#### Task brief:
Copy the passage below about 2015 breaking the global temperature record word for word, without changing anything.

I've no opinion, just know it's a little warmer recently.  

It’s official: 2015 'smashed’ 2014’s global temperature record. It wasn’t even close

 

Last year shattered 2014’s record to become the hottest year since reliable record-keeping began, two U.S. government science agencies announced Wednesday in yet another sign that the planet is heating up.

2015’s sharp spike in temperatures was aided by a strong El Nino weather pattern late in the year that caused ocean waters in the central Pacific to heat up. But the unusual warming started early and steadily gained strength in a year in which ten of 12 months set all-time records, scientists said.

The new figures, based on separate sets of records kept by NASA and the National Oceanic and Atmospheric Administration, could fuel debate over climate change in an election year in which the two main political parties remain divided over what to do about global warming and, indeed, whether it exists.

“2015 was by far the record year in all of the temperature datasets that are based on the instrumental and surface data,” said Gavin Schmidt, director of the Goddard Institute for Space Studies at NASA, which made the announcement jointly with NOAA, the National Oceanic and Atmospheric Administration.

“It really underlines the fact that the planet really is still warming, there is no change in the long term global warming rate, and we know why that is,” he said.

#### Supplied data:
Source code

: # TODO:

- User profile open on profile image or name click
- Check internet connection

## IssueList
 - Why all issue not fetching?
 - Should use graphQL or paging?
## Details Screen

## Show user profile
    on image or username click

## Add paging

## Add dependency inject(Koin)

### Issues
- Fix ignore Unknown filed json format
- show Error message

#### Answer to the problem:
I've no opinion, just know it's a little warmer recently.  

It’s official: 2015 'smashed’ 2014’s global temperature record. It wasn’t even close

 

Last year shattered 2014’s record to become the hottest year since reliable record-keeping began, two U.S. government science agencies announced Wednesday in yet another sign that the planet is heating up.

2015’s sharp spike in temperatures was aided by a strong El Nino weather pattern late in the year that caused ocean waters in the central Pacific to heat up. But the unusual warming started early and steadily gained strength in a year in which ten of 12 months set all-time records, scientists said.

The new figures, based on separate sets of records kept by NASA and the National Oceanic and Atmospheric Administration, could fuel debate over climate change in an election year in which the two main political parties remain divided over what to do about global warming and, indeed, whether it exists.

“2015 was by far the record year in all of the temperature datasets that are based on the instrumental and surface data,” said Gavin Schmidt, director of the Goddard Institute for Space Studies at NASA, which made the announcement jointly with NOAA, the National Oceanic and Atmospheric Administration.

“It really underlines the fact that the planet really is still warming, there is no change in the long term global warming rate, and we know why that is,” he said.